The floor price will be a serious deterrent to transactions and undermine the planning issues that this mechanism was intended to address. In a real estate market weaker than when this market based price was established, this contribution minimum, as a percentage, would rise and render the cost of a transfer almost confiscatory.
REBNY examined 2,349 parcels in the Subdistrict to see how much the values of the parcels have increased from 2011, the last time the contribution fund was adjusted, and 2016. According to Department of Finance records, the total market value of the parcels in 2016 is $25,396,950,423; this is a 47 percent increase from 2011, when the total value of all the properties was $17,244,463,433.
As an alternative to the City’s proposal, we recommend the current contribution fund amount of $17.60 be adjusted by 47 percent, the same amount the market values of all the properties in the Subdistrict have increased since 2011, which would result in a fixed contribution amount of $25.87 psf.
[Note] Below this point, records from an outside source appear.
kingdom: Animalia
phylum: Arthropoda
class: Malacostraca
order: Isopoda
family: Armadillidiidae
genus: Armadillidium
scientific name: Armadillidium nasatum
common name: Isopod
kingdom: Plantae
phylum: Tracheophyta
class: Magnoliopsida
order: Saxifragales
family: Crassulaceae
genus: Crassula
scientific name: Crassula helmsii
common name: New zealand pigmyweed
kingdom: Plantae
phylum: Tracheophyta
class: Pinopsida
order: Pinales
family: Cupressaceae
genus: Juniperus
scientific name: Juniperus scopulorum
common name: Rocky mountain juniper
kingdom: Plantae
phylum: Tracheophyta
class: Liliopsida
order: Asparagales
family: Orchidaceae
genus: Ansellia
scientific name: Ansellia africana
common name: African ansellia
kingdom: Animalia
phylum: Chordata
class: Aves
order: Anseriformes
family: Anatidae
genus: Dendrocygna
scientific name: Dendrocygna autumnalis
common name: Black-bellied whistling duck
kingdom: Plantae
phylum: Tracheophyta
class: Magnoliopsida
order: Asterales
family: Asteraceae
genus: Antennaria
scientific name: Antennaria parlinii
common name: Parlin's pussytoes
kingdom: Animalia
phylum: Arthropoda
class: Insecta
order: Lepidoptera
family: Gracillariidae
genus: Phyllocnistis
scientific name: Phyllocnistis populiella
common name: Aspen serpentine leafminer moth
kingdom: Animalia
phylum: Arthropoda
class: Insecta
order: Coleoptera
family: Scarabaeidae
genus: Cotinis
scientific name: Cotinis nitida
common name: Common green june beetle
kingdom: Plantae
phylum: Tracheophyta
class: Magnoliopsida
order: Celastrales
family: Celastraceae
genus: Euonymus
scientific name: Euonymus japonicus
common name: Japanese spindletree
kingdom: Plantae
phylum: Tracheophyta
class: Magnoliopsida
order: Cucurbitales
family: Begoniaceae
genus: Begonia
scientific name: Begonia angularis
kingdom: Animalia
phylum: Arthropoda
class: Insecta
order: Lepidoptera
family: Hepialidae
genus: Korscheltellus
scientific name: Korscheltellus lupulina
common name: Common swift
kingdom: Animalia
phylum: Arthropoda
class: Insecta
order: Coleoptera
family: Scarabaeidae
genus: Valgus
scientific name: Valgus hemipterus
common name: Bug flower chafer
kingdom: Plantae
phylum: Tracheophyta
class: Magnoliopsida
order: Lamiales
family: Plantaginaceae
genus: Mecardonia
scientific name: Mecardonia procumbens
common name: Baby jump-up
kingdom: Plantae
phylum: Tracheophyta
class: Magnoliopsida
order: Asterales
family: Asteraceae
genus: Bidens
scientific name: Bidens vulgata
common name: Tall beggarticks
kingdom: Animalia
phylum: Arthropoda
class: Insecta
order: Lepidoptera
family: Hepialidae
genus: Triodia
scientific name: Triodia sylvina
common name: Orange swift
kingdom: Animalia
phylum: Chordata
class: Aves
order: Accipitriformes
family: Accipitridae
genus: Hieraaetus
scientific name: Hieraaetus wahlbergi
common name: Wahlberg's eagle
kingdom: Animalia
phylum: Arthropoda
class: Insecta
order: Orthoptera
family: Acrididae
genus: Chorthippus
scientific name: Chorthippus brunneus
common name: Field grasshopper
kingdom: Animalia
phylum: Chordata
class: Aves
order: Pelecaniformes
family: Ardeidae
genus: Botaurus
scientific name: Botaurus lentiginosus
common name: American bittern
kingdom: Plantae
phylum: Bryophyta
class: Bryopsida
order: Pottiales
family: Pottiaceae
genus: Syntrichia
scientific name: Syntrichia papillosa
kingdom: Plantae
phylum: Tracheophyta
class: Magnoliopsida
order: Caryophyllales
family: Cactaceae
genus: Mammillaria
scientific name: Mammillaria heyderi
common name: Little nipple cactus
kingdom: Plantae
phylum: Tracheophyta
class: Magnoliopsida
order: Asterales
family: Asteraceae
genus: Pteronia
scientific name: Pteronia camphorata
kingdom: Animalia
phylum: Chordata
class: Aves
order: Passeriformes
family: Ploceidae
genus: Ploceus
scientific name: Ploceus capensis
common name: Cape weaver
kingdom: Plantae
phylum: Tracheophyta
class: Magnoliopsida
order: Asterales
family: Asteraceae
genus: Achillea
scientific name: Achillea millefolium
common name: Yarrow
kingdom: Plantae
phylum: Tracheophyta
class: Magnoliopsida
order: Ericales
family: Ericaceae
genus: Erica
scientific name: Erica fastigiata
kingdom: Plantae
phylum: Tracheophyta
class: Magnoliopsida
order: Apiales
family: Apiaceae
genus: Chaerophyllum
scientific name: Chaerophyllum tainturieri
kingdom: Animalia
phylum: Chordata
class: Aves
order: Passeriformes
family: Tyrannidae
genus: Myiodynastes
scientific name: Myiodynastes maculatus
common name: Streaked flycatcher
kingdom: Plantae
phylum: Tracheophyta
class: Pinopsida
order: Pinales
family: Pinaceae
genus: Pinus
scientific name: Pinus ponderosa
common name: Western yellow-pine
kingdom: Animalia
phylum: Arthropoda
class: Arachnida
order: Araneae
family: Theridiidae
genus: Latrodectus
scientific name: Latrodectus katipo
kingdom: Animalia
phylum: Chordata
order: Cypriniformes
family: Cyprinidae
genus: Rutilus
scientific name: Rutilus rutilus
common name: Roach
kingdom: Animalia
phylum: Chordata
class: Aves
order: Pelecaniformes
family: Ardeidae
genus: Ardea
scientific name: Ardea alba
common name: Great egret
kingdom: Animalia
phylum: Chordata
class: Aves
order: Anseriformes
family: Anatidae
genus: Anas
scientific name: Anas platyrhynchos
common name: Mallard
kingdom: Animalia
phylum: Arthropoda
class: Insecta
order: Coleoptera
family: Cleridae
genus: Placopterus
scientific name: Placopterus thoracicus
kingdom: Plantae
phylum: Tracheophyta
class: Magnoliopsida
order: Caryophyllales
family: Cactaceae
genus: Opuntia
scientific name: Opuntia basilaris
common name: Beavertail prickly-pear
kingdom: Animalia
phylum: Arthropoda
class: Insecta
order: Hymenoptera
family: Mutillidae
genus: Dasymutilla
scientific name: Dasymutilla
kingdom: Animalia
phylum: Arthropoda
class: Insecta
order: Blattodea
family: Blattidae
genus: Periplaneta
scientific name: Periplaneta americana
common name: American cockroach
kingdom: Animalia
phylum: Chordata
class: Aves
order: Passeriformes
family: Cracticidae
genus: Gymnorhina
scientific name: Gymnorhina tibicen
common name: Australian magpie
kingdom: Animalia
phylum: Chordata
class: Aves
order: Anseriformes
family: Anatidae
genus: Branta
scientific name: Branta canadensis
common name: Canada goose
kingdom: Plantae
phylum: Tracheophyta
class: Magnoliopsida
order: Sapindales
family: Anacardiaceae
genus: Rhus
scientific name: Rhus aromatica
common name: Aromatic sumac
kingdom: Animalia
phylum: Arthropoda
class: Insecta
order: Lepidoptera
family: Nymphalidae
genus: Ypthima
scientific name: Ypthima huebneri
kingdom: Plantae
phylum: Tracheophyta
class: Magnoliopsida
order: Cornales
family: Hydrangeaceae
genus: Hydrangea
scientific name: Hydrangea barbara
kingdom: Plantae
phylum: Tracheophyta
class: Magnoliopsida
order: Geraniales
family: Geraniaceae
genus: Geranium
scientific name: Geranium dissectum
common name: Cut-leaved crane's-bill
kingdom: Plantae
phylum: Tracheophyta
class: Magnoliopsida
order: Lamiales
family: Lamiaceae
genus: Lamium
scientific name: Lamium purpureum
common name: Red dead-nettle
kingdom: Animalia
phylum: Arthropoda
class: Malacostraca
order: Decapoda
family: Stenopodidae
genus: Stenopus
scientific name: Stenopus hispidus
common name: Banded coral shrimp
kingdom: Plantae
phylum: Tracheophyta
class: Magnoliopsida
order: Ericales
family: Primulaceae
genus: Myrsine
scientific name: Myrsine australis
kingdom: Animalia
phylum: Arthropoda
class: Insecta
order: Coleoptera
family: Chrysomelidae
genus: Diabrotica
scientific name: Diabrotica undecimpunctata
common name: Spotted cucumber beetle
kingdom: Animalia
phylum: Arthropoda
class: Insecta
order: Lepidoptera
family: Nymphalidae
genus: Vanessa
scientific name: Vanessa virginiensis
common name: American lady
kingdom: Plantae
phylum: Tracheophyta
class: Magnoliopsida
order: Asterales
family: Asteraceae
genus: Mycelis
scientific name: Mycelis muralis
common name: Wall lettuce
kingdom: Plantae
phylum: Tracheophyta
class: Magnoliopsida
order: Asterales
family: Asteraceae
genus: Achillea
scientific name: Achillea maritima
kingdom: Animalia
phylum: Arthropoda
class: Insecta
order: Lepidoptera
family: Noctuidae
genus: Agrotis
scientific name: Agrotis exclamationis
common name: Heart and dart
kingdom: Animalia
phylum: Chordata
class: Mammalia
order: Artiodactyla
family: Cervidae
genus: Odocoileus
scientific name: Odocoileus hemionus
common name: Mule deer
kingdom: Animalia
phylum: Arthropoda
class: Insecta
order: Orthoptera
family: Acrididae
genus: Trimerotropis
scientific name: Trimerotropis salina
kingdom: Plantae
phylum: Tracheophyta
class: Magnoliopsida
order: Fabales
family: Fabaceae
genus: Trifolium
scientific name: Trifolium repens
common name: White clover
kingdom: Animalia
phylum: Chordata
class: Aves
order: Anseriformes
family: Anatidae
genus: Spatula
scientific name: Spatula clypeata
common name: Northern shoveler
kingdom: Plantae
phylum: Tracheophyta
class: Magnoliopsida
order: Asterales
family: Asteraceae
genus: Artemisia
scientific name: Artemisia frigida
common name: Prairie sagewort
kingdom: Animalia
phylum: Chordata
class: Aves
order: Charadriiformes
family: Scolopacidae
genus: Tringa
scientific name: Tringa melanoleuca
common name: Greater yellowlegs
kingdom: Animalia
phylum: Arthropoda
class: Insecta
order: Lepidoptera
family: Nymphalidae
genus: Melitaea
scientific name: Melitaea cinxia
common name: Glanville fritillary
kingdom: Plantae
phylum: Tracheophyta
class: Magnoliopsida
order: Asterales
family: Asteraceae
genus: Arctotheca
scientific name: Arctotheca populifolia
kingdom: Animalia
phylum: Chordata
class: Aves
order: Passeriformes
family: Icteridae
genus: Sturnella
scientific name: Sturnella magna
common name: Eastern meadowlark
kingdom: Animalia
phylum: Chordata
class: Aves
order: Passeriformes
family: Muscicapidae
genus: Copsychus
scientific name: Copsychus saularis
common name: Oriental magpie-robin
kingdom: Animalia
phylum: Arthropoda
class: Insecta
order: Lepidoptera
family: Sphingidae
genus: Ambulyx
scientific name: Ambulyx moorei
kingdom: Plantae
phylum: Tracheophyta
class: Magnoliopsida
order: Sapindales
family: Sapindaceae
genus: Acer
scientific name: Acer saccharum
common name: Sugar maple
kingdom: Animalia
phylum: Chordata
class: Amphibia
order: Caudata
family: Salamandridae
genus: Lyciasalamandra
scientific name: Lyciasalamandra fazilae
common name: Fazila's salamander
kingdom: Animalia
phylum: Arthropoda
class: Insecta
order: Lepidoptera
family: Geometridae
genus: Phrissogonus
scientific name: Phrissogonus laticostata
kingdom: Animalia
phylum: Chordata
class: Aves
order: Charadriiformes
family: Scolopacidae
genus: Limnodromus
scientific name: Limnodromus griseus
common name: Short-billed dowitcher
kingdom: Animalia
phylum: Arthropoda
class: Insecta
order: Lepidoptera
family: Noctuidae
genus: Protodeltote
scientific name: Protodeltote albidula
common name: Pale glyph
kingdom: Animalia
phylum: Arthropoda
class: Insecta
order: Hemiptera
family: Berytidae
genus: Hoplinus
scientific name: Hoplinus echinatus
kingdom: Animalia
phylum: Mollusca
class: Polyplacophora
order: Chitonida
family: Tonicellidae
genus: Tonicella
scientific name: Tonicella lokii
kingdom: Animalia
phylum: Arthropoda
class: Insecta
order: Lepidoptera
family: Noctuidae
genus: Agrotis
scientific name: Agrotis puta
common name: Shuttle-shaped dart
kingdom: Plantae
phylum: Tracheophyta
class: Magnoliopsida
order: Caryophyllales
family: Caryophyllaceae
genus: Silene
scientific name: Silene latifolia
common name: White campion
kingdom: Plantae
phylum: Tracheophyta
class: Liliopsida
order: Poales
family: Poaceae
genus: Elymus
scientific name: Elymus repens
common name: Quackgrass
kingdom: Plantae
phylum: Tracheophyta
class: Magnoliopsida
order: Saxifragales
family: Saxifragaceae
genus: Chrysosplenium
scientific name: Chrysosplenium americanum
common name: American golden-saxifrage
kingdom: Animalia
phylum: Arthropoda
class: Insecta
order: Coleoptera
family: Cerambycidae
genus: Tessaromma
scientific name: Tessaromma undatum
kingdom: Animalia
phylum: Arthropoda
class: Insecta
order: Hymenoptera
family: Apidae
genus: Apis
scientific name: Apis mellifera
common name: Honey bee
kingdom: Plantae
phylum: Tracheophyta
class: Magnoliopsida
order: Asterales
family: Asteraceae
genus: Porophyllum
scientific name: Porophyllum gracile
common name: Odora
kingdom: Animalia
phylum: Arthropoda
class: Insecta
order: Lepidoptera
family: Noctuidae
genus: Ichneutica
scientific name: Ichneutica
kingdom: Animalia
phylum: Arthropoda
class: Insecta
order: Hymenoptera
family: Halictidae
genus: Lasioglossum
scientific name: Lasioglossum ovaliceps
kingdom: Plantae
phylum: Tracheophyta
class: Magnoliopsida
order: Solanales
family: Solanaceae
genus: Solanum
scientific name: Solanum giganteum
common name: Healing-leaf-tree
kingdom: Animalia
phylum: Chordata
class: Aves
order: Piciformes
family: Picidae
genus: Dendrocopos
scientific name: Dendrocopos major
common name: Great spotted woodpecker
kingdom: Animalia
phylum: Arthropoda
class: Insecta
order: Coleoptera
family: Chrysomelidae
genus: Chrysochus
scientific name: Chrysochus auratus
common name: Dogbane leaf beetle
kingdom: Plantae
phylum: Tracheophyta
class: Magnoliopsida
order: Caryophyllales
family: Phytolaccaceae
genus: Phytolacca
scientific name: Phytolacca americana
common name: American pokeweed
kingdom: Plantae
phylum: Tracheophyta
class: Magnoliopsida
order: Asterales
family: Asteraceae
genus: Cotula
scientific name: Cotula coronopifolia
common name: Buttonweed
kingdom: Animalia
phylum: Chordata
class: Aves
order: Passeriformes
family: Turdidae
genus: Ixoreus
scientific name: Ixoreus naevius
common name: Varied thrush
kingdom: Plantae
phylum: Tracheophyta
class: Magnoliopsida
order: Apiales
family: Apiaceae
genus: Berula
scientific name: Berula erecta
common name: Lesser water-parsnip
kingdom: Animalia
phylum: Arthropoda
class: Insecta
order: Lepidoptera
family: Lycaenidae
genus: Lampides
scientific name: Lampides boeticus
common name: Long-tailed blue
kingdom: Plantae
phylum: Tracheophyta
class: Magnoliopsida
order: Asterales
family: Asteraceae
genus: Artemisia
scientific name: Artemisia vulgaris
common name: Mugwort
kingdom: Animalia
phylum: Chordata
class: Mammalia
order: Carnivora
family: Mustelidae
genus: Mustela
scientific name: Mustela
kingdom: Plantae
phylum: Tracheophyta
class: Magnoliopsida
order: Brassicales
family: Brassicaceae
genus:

However, if a more supple mechanism that can capture a rising market or a high priced sale is preferred, we propose a percentage of between 7-9 percent. This percentage is based on the fixed price increase of $25.87 if it were converted to a percentage of these recent sales.
This fixed amount or this percentage will continue to fund the program no less than before, and would create a self-adjusting price which would eliminate the need for continued updating as is needed with a fixed amount. It would also not be a deterrent to sales activity
REBNY firmly opposes both the “floor price” and the drastic increase in the proposed Text Amendment.
Lastly, whatever the changes adopted, the new amendment should allow for a grace period for contracts entered into before the effective date of the change and closed within one year of the effective date, with any substantial increase in the rate phased in over five year period.